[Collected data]

Segment Open

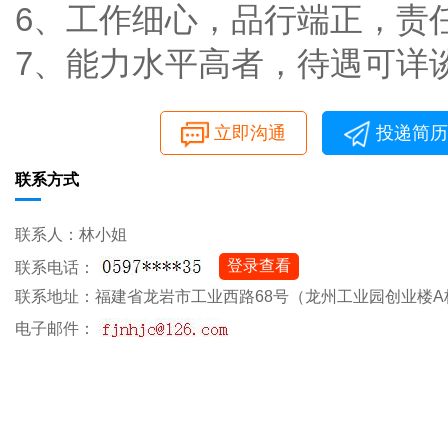
6、工作细心，品行端正，责
7、能力水平高者，待遇可详
立即沟通
投递简历
联系方式
联系人：林小姐
登录查看
联系电话：
联系地址：福建省龙岩市工业西路68号（龙州工业园创业楼A
电子邮件：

Segment Closed

** Assignment **
Please quote the whole listing above word for word, leaving out the pictures.

** Task response **
6、工作细心，品行端正，责
7、能力水平高者，待遇可详
立即沟通
投递简历
联系方式
联系人：林小姐
登录查看
联系电话：
联系地址：福建省龙岩市工业西路68号（龙州工业园创业楼A
电子邮件：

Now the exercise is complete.